[Public-List] Cockpit Drain Seacocks

Don Campbell dk.campbell at sympatico.ca
Wed Nov 25 06:36:25 PST 2009



I am with Mike on this that I can't believe there are still gate valves 
in these boats. Even in fresh water, the spindles rust through. These 
were brass valves meant for house plumbing systems. They all need to be 
replaced. I also know it is now extremely difficult to get a seacock 
that is only one metal as most have gone to bronze bodies and stainless 
valves. Wilcox-Crtittenden no longer makes seacocks and they were the 
last I know of who made seacocks and valves from one metal . The Groco 
ones have two drains on the sides of the body to drain any water from 
behind the ball. It is a bit difficult to get to these behind the motor 
and on the backside of the valve but that at least relieves the 
expansion room for freezing in these valves. Groco seacocks  are 
expensive but do work well. Groco also have a terminal built in for a 
grounding system wire but that is moot if there is crevice corrosion in 
the stainless. It is possible to replace the ball without changing the 
body. There is a difference between a ball valve and a seacock: a 
seacock has the flange and floor fastening system as an integral part of 
the construction. Seacocks are recommended because of the problems that 
arise from torque on in-line ball valves and the soft metals of through 
hull fittings. It is possible to bend or break things with just a ball 
valve that is unsupported in the line. If you have any doubts, check 
with your insurance company to see what they will pay out for or what 
their specs are for these systems. I have the feeling that you will 
expect them to pay if things fail and the boat sinks. You should not 
expect them to pay if your improvements are not to their specs and those 
sub- spec systems fail.
    There is one problem in the plumbing in these systems. Whitby used 
nipples in the gate valves rather than barbed ends so the pipe fittings 
that are on the bottom of the floor do not match the size of the barbs 
or nipples that fit on a seacock. Do not use nipples again.  It is 
really not easy if you do not live on salt water shores to get bronze 
fittings to change thread sizes here if you stay with the through hull 
from floor to bilge that is on the boat. One might want to consider a 
new through hull system for the floor drains. A second problem on the 
more recent boats is that the 1" gate valve on the through hull out the 
bottom of the boat has two 1" hoses running to it, one from the cockpit 
and the other from the scuppers. The new valve should be larger to 
accommodate the two intakes. If you want no restriction if both cockpit 
and scupper are full, then 1 1/2" full flow seacocks should be used. 

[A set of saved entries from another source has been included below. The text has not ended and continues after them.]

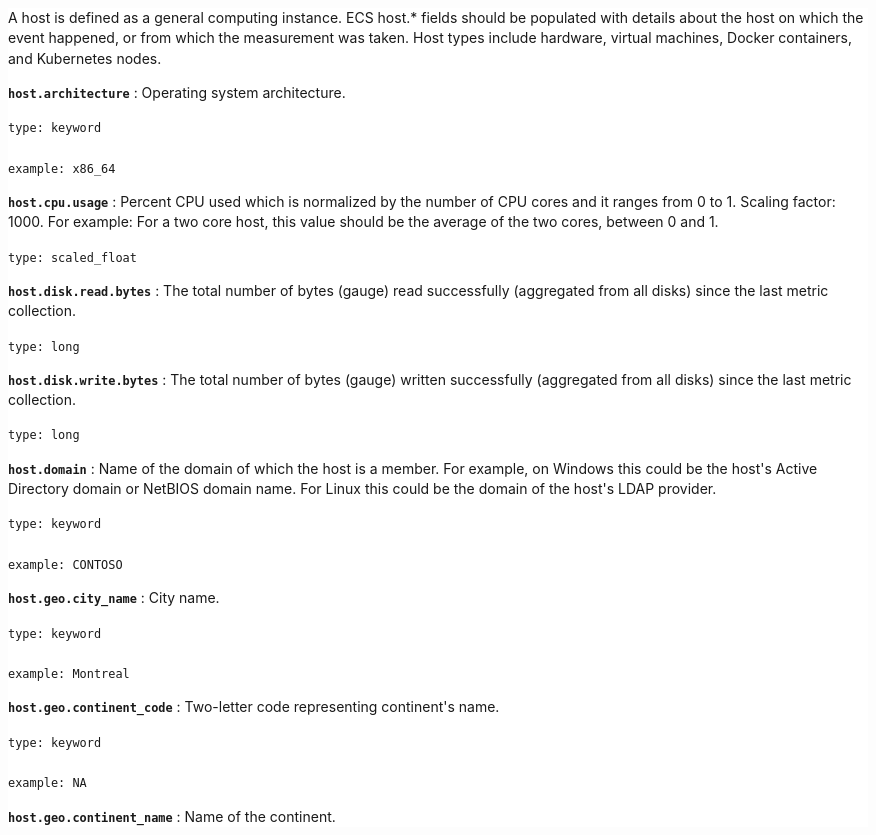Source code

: A host is defined as a general computing instance.
ECS host.* fields should be populated with details about the host on which the event happened, or from which the measurement was taken. Host types include hardware, virtual machines, Docker containers, and Kubernetes nodes.

**`host.architecture`**
:   Operating system architecture.

    type: keyword

    example: x86_64


**`host.cpu.usage`**
:   Percent CPU used which is normalized by the number of CPU cores and it ranges from 0 to 1. Scaling factor: 1000. For example: For a two core host, this value should be the average of the two cores, between 0 and 1.

    type: scaled_float


**`host.disk.read.bytes`**
:   The total number of bytes (gauge) read successfully (aggregated from all disks) since the last metric collection.

    type: long


**`host.disk.write.bytes`**
:   The total number of bytes (gauge) written successfully (aggregated from all disks) since the last metric collection.

    type: long


**`host.domain`**
:   Name of the domain of which the host is a member. For example, on Windows this could be the host's Active Directory domain or NetBIOS domain name. For Linux this could be the domain of the host's LDAP provider.

    type: keyword

    example: CONTOSO


**`host.geo.city_name`**
:   City name.

    type: keyword

    example: Montreal


**`host.geo.continent_code`**
:   Two-letter code representing continent's name.

    type: keyword

    example: NA


**`host.geo.continent_name`**
:   Name of the continent.
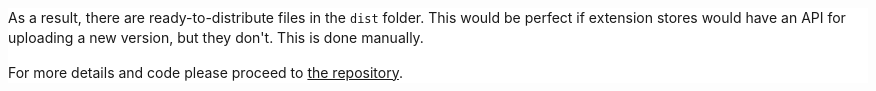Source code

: As a result, there are ready-to-distribute files in the `dist` folder. This would be perfect if extension stores
would have an API for uploading a new version, but they don't. This is done manually.

For more details and code please proceed to [the repository](https://github.com/likeastore/browser-extension).

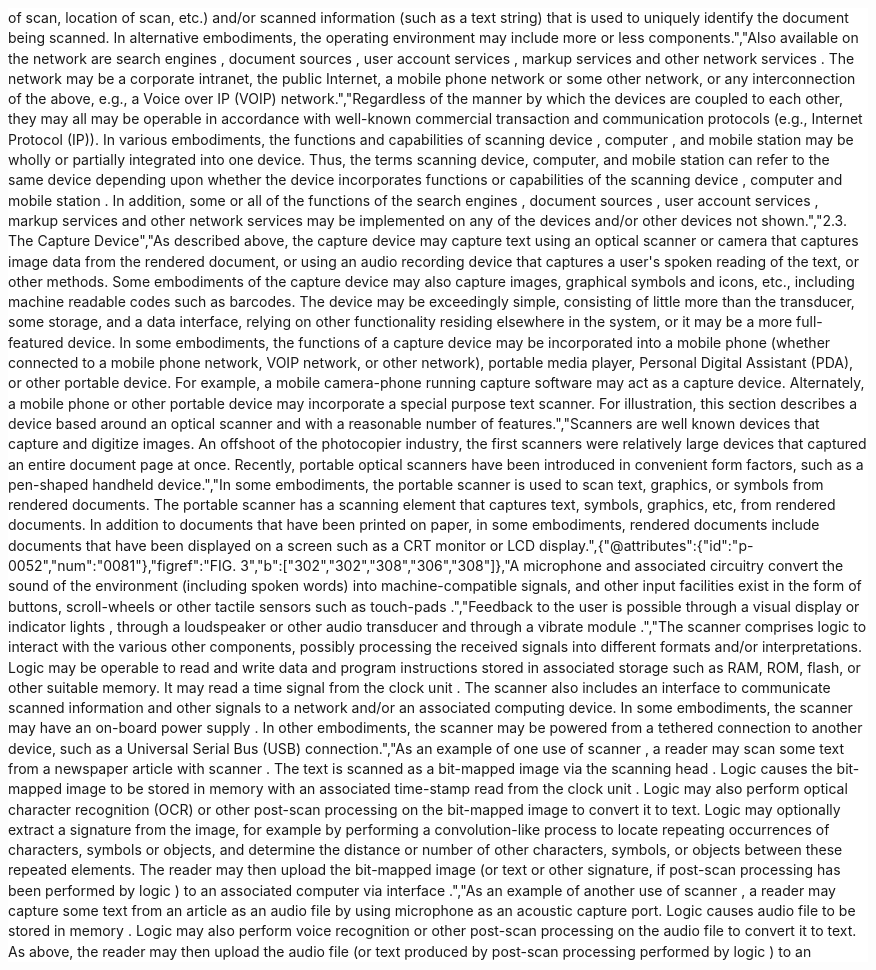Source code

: of scan, location of scan, etc.) and\/or scanned information (such as a text string) that is used to uniquely identify the document being scanned. In alternative embodiments, the operating environment may include more or less components.","Also available on the network  are search engines , document sources , user account services , markup services  and other network services . The network  may be a corporate intranet, the public Internet, a mobile phone network or some other network, or any interconnection of the above, e.g., a Voice over IP (VOIP) network.","Regardless of the manner by which the devices are coupled to each other, they may all may be operable in accordance with well-known commercial transaction and communication protocols (e.g., Internet Protocol (IP)). In various embodiments, the functions and capabilities of scanning device , computer , and mobile station  may be wholly or partially integrated into one device. Thus, the terms scanning device, computer, and mobile station can refer to the same device depending upon whether the device incorporates functions or capabilities of the scanning device , computer  and mobile station . In addition, some or all of the functions of the search engines , document sources , user account services , markup services  and other network services  may be implemented on any of the devices and\/or other devices not shown.","2.3. The Capture Device","As described above, the capture device may capture text using an optical scanner or camera that captures image data from the rendered document, or using an audio recording device that captures a user's spoken reading of the text, or other methods. Some embodiments of the capture device may also capture images, graphical symbols and icons, etc., including machine readable codes such as barcodes. The device may be exceedingly simple, consisting of little more than the transducer, some storage, and a data interface, relying on other functionality residing elsewhere in the system, or it may be a more full-featured device. In some embodiments, the functions of a capture device may be incorporated into a mobile phone (whether connected to a mobile phone network, VOIP network, or other network), portable media player, Personal Digital Assistant (PDA), or other portable device. For example, a mobile camera-phone running capture software may act as a capture device. Alternately, a mobile phone or other portable device may incorporate a special purpose text scanner. For illustration, this section describes a device based around an optical scanner and with a reasonable number of features.","Scanners are well known devices that capture and digitize images. An offshoot of the photocopier industry, the first scanners were relatively large devices that captured an entire document page at once. Recently, portable optical scanners have been introduced in convenient form factors, such as a pen-shaped handheld device.","In some embodiments, the portable scanner is used to scan text, graphics, or symbols from rendered documents. The portable scanner has a scanning element that captures text, symbols, graphics, etc, from rendered documents. In addition to documents that have been printed on paper, in some embodiments, rendered documents include documents that have been displayed on a screen such as a CRT monitor or LCD display.",{"@attributes":{"id":"p-0052","num":"0081"},"figref":"FIG. 3","b":["302","302","308","306","308"]},"A microphone  and associated circuitry convert the sound of the environment (including spoken words) into machine-compatible signals, and other input facilities exist in the form of buttons, scroll-wheels or other tactile sensors such as touch-pads .","Feedback to the user is possible through a visual display or indicator lights , through a loudspeaker or other audio transducer  and through a vibrate module .","The scanner  comprises logic  to interact with the various other components, possibly processing the received signals into different formats and\/or interpretations. Logic  may be operable to read and write data and program instructions stored in associated storage  such as RAM, ROM, flash, or other suitable memory. It may read a time signal from the clock unit . The scanner  also includes an interface  to communicate scanned information and other signals to a network and\/or an associated computing device. In some embodiments, the scanner  may have an on-board power supply . In other embodiments, the scanner  may be powered from a tethered connection to another device, such as a Universal Serial Bus (USB) connection.","As an example of one use of scanner , a reader may scan some text from a newspaper article with scanner . The text is scanned as a bit-mapped image via the scanning head . Logic  causes the bit-mapped image to be stored in memory  with an associated time-stamp read from the clock unit . Logic  may also perform optical character recognition (OCR) or other post-scan processing on the bit-mapped image to convert it to text. Logic  may optionally extract a signature from the image, for example by performing a convolution-like process to locate repeating occurrences of characters, symbols or objects, and determine the distance or number of other characters, symbols, or objects between these repeated elements. The reader may then upload the bit-mapped image (or text or other signature, if post-scan processing has been performed by logic ) to an associated computer via interface .","As an example of another use of scanner , a reader may capture some text from an article as an audio file by using microphone  as an acoustic capture port. Logic  causes audio file to be stored in memory . Logic  may also perform voice recognition or other post-scan processing on the audio file to convert it to text. As above, the reader may then upload the audio file (or text produced by post-scan processing performed by logic ) to an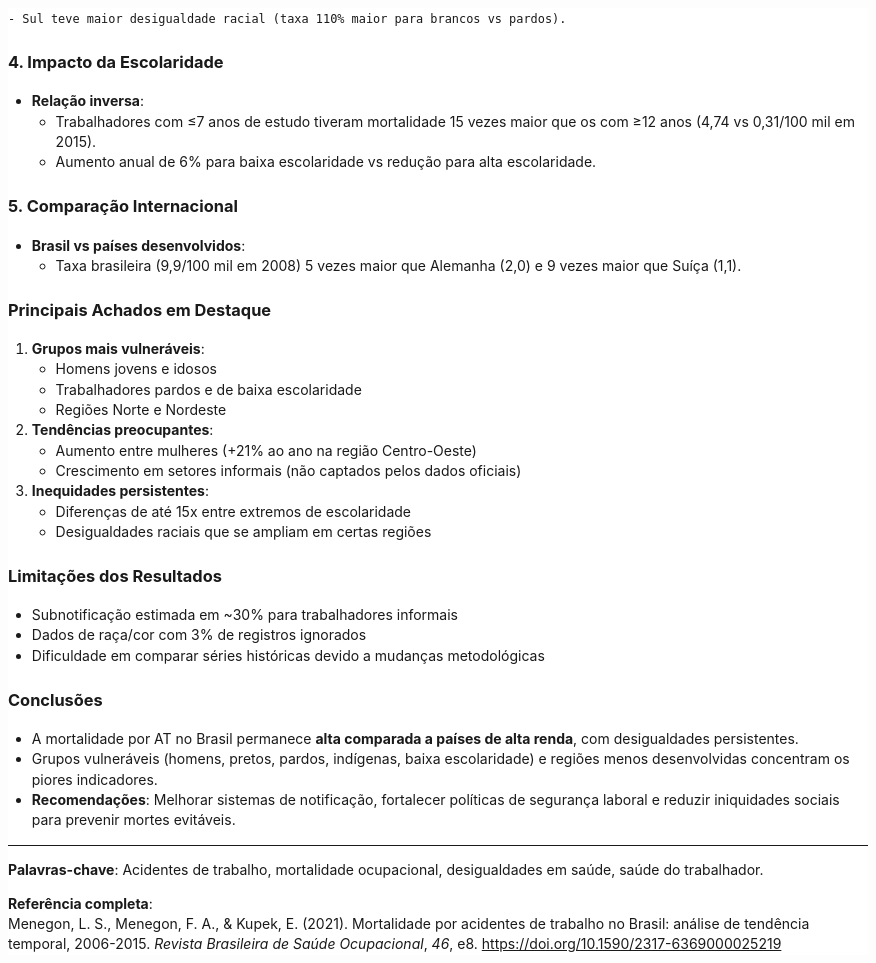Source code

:    - Sul teve maior desigualdade racial (taxa 110% maior para brancos vs pardos).
### 4. Impacto da Escolaridade
- **Relação inversa**:
    - Trabalhadores com ≤7 anos de estudo tiveram mortalidade 15 vezes maior que os com ≥12 anos (4,74 vs 0,31/100 mil em 2015).
    - Aumento anual de 6% para baixa escolaridade vs redução para alta escolaridade.
### 5. Comparação Internacional
- **Brasil vs países desenvolvidos**:
    - Taxa brasileira (9,9/100 mil em 2008) 5 vezes maior que Alemanha (2,0) e 9 vezes maior que Suíça (1,1).
### Principais Achados em Destaque
1. **Grupos mais vulneráveis**:
    - Homens jovens e idosos
    - Trabalhadores pardos e de baixa escolaridade
    - Regiões Norte e Nordeste
2. **Tendências preocupantes**:
    - Aumento entre mulheres (+21% ao ano na região Centro-Oeste)
    - Crescimento em setores informais (não captados pelos dados oficiais)
3. **Inequidades persistentes**:
    - Diferenças de até 15x entre extremos de escolaridade
    - Desigualdades raciais que se ampliam em certas regiões
### Limitações dos Resultados
- Subnotificação estimada em ~30% para trabalhadores informais
- Dados de raça/cor com 3% de registros ignorados
- Dificuldade em comparar séries históricas devido a mudanças metodológicas
### **Conclusões**  
- A mortalidade por AT no Brasil permanece **alta comparada a países de alta renda**, com desigualdades persistentes.  
- Grupos vulneráveis (homens, pretos, pardos, indígenas, baixa escolaridade) e regiões menos desenvolvidas concentram os piores indicadores.  
- **Recomendações**: Melhorar sistemas de notificação, fortalecer políticas de segurança laboral e reduzir iniquidades sociais para prevenir mortes evitáveis.  

---  
**Palavras-chave**: Acidentes de trabalho, mortalidade ocupacional, desigualdades em saúde, saúde do trabalhador.  

**Referência completa**:  
Menegon, L. S., Menegon, F. A., & Kupek, E. (2021). Mortalidade por acidentes de trabalho no Brasil: análise de tendência temporal, 2006-2015. *Revista Brasileira de Saúde Ocupacional*, *46*, e8. https://doi.org/10.1590/2317-6369000025219  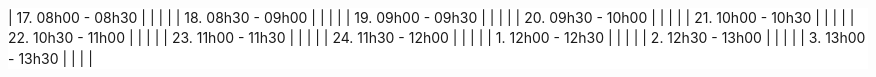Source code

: | 17. 08h00 - 08h30 |         |                                                                                                                                                                                                                                                                                                                                                                                                                                                                                          |        |
| 18. 08h30 - 09h00 |         |                                                                                                                                                                                                                                                                                                                                                                                                                                                                                          |        |
| 19. 09h00 - 09h30 |         |                                                                                                                                                                                                                                                                                                                                                                                                                                                                                          |        |
| 20. 09h30 - 10h00 |         |                                                                                                                                                                                                                                                                                                                                                                                                                                                                                          |        |
| 21. 10h00 - 10h30 |         |                                                                                                                                                                                                                                                                                                                                                                                                                                                                                          |        |
| 22. 10h30 - 11h00 |         |                                                                                                                                                                                                                                                                                                                                                                                                                                                                                          |        |
| 23. 11h00 - 11h30 |         |                                                                                                                                                                                                                                                                                                                                                                                                                                                                                          |        |
| 24. 11h30 - 12h00 |         |                                                                                                                                                                                                                                                                                                                                                                                                                                                                                          |        |
| 1. 12h00 - 12h30  |         |                                                                                                                                                                                                                                                                                                                                                                                                                                                                                          |        |
| 2. 12h30 - 13h00  |         |                                                                                                                                                                                                                                                                                                                                                                                                                                                                                          |        |
| 3. 13h00 - 13h30  |         |                                                                                                                                                                                                                                                                                                                                                                                                                                                                                          |        |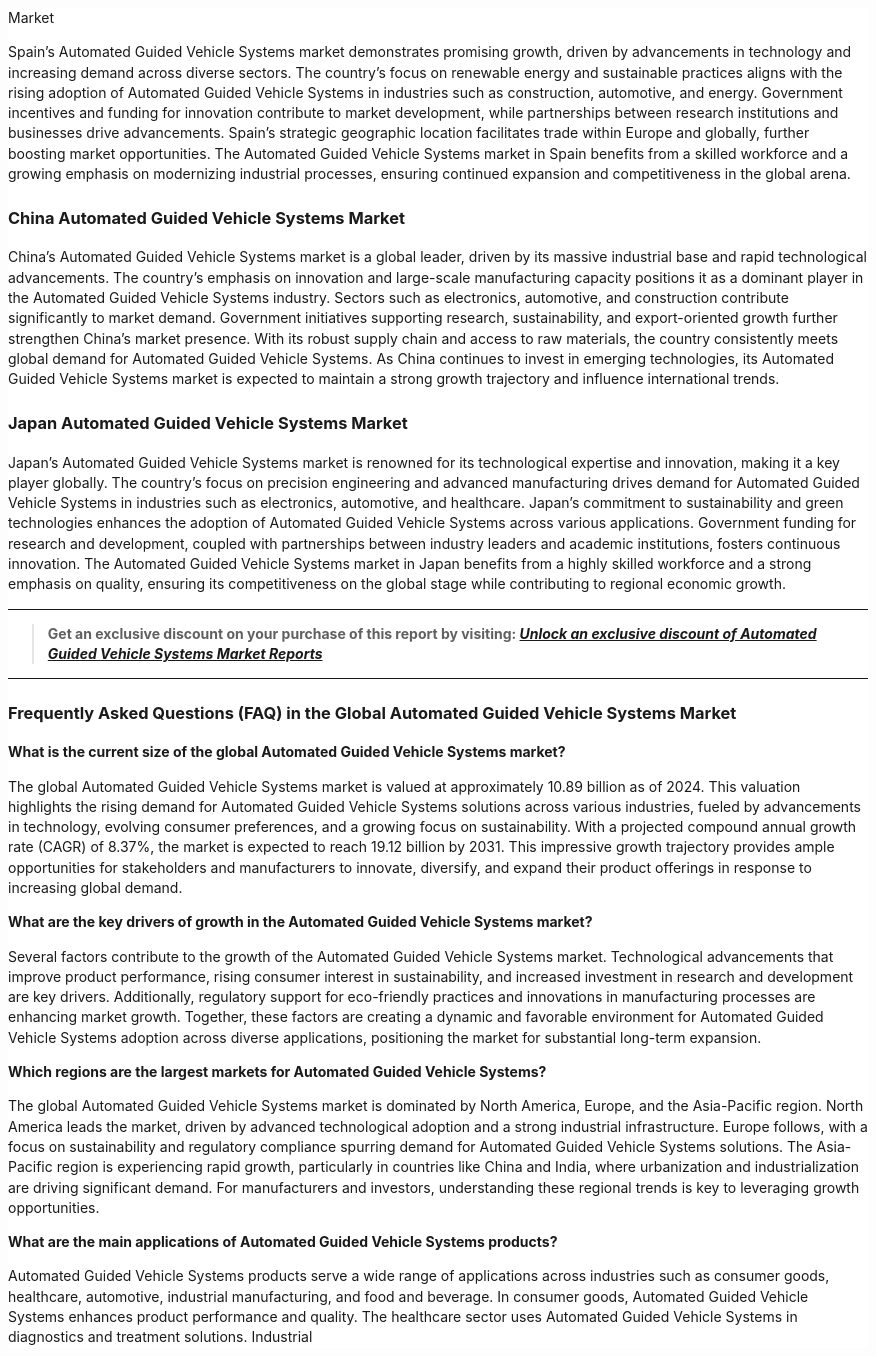 Market</h3><p>Spain&rsquo;s Automated Guided Vehicle Systems market demonstrates promising growth, driven by advancements in technology and increasing demand across diverse sectors. The country&rsquo;s focus on renewable energy and sustainable practices aligns with the rising adoption of Automated Guided Vehicle Systems in industries such as construction, automotive, and energy. Government incentives and funding for innovation contribute to market development, while partnerships between research institutions and businesses drive advancements. Spain&rsquo;s strategic geographic location facilitates trade within Europe and globally, further boosting market opportunities. The Automated Guided Vehicle Systems market in Spain benefits from a skilled workforce and a growing emphasis on modernizing industrial processes, ensuring continued expansion and competitiveness in the global arena.</p><h3>China Automated Guided Vehicle Systems Market</h3><p>China&rsquo;s Automated Guided Vehicle Systems market is a global leader, driven by its massive industrial base and rapid technological advancements. The country&rsquo;s emphasis on innovation and large-scale manufacturing capacity positions it as a dominant player in the Automated Guided Vehicle Systems industry. Sectors such as electronics, automotive, and construction contribute significantly to market demand. Government initiatives supporting research, sustainability, and export-oriented growth further strengthen China&rsquo;s market presence. With its robust supply chain and access to raw materials, the country consistently meets global demand for Automated Guided Vehicle Systems. As China continues to invest in emerging technologies, its Automated Guided Vehicle Systems market is expected to maintain a strong growth trajectory and influence international trends.</p><h3>Japan Automated Guided Vehicle Systems Market</h3><p>Japan&rsquo;s Automated Guided Vehicle Systems market is renowned for its technological expertise and innovation, making it a key player globally. The country&rsquo;s focus on precision engineering and advanced manufacturing drives demand for Automated Guided Vehicle Systems in industries such as electronics, automotive, and healthcare. Japan&rsquo;s commitment to sustainability and green technologies enhances the adoption of Automated Guided Vehicle Systems across various applications. Government funding for research and development, coupled with partnerships between industry leaders and academic institutions, fosters continuous innovation. The Automated Guided Vehicle Systems market in Japan benefits from a highly skilled workforce and a strong emphasis on quality, ensuring its competitiveness on the global stage while contributing to regional economic growth.</p><hr /><blockquote><p><strong>Get an exclusive discount on your purchase of this report by visiting: <em><a href="://marketresearchpulse.com/ask-for-discount/107212?utm_source=Github&amp;utm_medium=025">Unlock an exclusive discount of Automated Guided Vehicle Systems Market Reports</a></em>&nbsp;</strong></p></blockquote><hr /><h3>Frequently Asked Questions (FAQ) in the Global Automated Guided Vehicle Systems Market</h3><p><strong>What is the current size of the global Automated Guided Vehicle Systems market?</strong></p><p>The global Automated Guided Vehicle Systems market is valued at approximately 10.89 billion as of 2024. This valuation highlights the rising demand for Automated Guided Vehicle Systems solutions across various industries, fueled by advancements in technology, evolving consumer preferences, and a growing focus on sustainability. With a projected compound annual growth rate (CAGR) of 8.37%, the market is expected to reach 19.12 billion by 2031. This impressive growth trajectory provides ample opportunities for stakeholders and manufacturers to innovate, diversify, and expand their product offerings in response to increasing global demand.</p><p><strong>What are the key drivers of growth in the Automated Guided Vehicle Systems market?</strong></p><p>Several factors contribute to the growth of the Automated Guided Vehicle Systems market. Technological advancements that improve product performance, rising consumer interest in sustainability, and increased investment in research and development are key drivers. Additionally, regulatory support for eco-friendly practices and innovations in manufacturing processes are enhancing market growth. Together, these factors are creating a dynamic and favorable environment for Automated Guided Vehicle Systems adoption across diverse applications, positioning the market for substantial long-term expansion.</p><p><strong>Which regions are the largest markets for Automated Guided Vehicle Systems?</strong></p><p>The global Automated Guided Vehicle Systems market is dominated by North America, Europe, and the Asia-Pacific region. North America leads the market, driven by advanced technological adoption and a strong industrial infrastructure. Europe follows, with a focus on sustainability and regulatory compliance spurring demand for Automated Guided Vehicle Systems solutions. The Asia-Pacific region is experiencing rapid growth, particularly in countries like China and India, where urbanization and industrialization are driving significant demand. For manufacturers and investors, understanding these regional trends is key to leveraging growth opportunities.</p><p><strong>What are the main applications of Automated Guided Vehicle Systems products?</strong></p><p>Automated Guided Vehicle Systems products serve a wide range of applications across industries such as consumer goods, healthcare, automotive, industrial manufacturing, and food and beverage. In consumer goods, Automated Guided Vehicle Systems enhances product performance and quality. The healthcare sector uses Automated Guided Vehicle Systems in diagnostics and treatment solutions. Industrial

Otherwise go with 1 1/4" seacocks. The difficult piece to find for this 
is a bronze T that is 1 1/4 or 1 1/2 x 1 x 1. Bushings are then needed 
and as usual, the more pieces you buy, the more dollars that fly out to 
the boat.
    For those of you who do occasionally sail with the boat on its ear 
and don't want the ocean or lake in the bottom of the cockpit, the hoses 
can be crossed but this makes any access to the prop shaft more 
difficult. It does stop the outside water from getting in though. You 
will find yourself buying some 90 º elbows for this too.